La pénurie d’enseignants qui sévit partout dans la province a récemment été au centre de l’actualité, alors qu’à l’aube de la rentrée 2020, Québec calculait un manque à gagner d’au moins 360 enseignants dans les écoles primaires et secondaires. Dans la région, l’Université du Québec en Abitibi-Témiscamingue (UQAT) a choisi, depuis quelques années déjà, de faire face à la situation en mettant en place diverses solutions pour combattre la pénurie. L’Indice bohémien s’est entretenu avec le professeur Réal Bergeron, directeur de l’Unité d’enseignement et de recherche en sciences de l’éducation et membre fondateur du Groupe régional d’acteurs pour la valorisation des enseignants (GRAVE) afin d’en savoir davantage. 

Selon M. Bergeron, à l’UQAT, on a vu venir la pénurie d’enseignants dès le milieu des années 2000. Si le nombre d’admissions dans les programmes d’éducation au préscolaire et d’enseignement au primaire s’est maintenu, on a constaté une baisse marquée dans les programmes de formation à l’enseignement secondaire. Aujourd’hui, le manque de main-d’œuvre en général est criant, alors que les centres de services scolaires de la région et de partout au Québec engagent de la main d’œuvre non-légalement qualifiée pour pallier les besoins en suppléance, entre autres. Sur ce plan, en particulier, l’UQAT a appelé ses étudiants en renfort : « On a libéré les étudiants une journée par semaine, le vendredi, pour pouvoir répondre au besoin de suppléants, et cette action est très appréciée des centres de services scolaires », constate M. Bergeron.
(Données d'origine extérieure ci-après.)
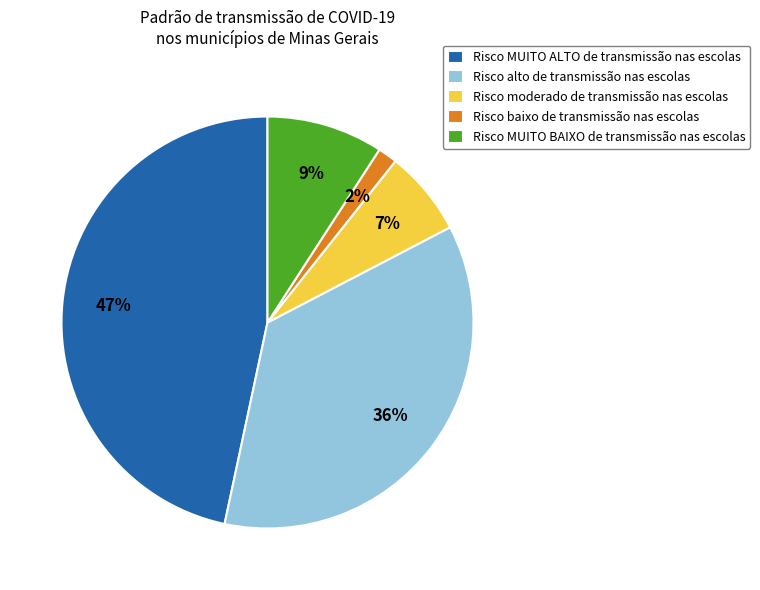

How many slices are in this pie chart?

5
Cette solution permet aussi aux étudiants d’acquérir une expérience-terrain supplémentaire en plus de celle réalisée lors de leurs stages en milieu scolaire. Cependant, l’appel aux étudiants pour faire de la suppléance est parfois un couteau à double tranchant : « Bien qu’on ait libéré les étudiants les vendredis, souvent, ils sont appelés pendant la semaine pour faire de la suppléance; on constate alors un taux d’absentéisme dans nos cours. Ça, c’est beaucoup moins intéressant”, déplore M. Bergeron. 

Malgré tout, l’UQAT parvient à se démarquer grâce à des solutions uniques et novatrices, comme l’offre, partout au Québec et même hors Québec, du certificat en accompagnement à l’enseignement primaire, qui vient outiller les suppléants. Depuis 2017, les cours sont offerts en ligne et ainsi largement accessibles. Cet automne, l’UQAT a enregistré environ 400 nouvelles admissions dans ce certificat tout à fait unique au Québec. 

DE L’IMPORTANCE DE LA VALORISATION

Pour M. Bergeron, il y a un lien direct à faire entre la pénurie actuelle et la valorisation du métier d’enseignant. C’est ce sur quoi travaille actuellement le GRAVE, qui a mené l’an dernier une vaste étude auprès d’acteurs du milieu d’éducation en Abitibi-Témiscamingue et au Nord-du-Québec pour obtenir des données précises sur les enjeux touchant l’attraction et la rétention des enseignants, entre autres. M. Bergeron souligne par ailleurs le caractère exceptionnel et particulièrement bénéfique de la collaboration constante entre les différentes institutions régionales liées au milieu de l’éducation. « C’est un peu ce qui fait notre marque de commerce en Abitibi-Témiscamingue, le fait de travailler en partenariat avec le milieu scolaire et les syndicats, le Cégep de l’Abitibi-Témiscamingue, ce qui n’est pas le cas dans d’autres régions ». Il souligne qu’il règne entre les différents acteurs un réel climat d’écoute et de collaboration, ce qui fait du partenariat avec les milieux scolaires et le syndicat, notamment, une solution gagnante pour lutter contre la pénurie. Cette lutte devra se poursuivre encore sans doute dans les prochaines années, mais le milieu de l’éducation peut heureusement compter sur l’UQAT et le GRAVE pour continuer d’innover.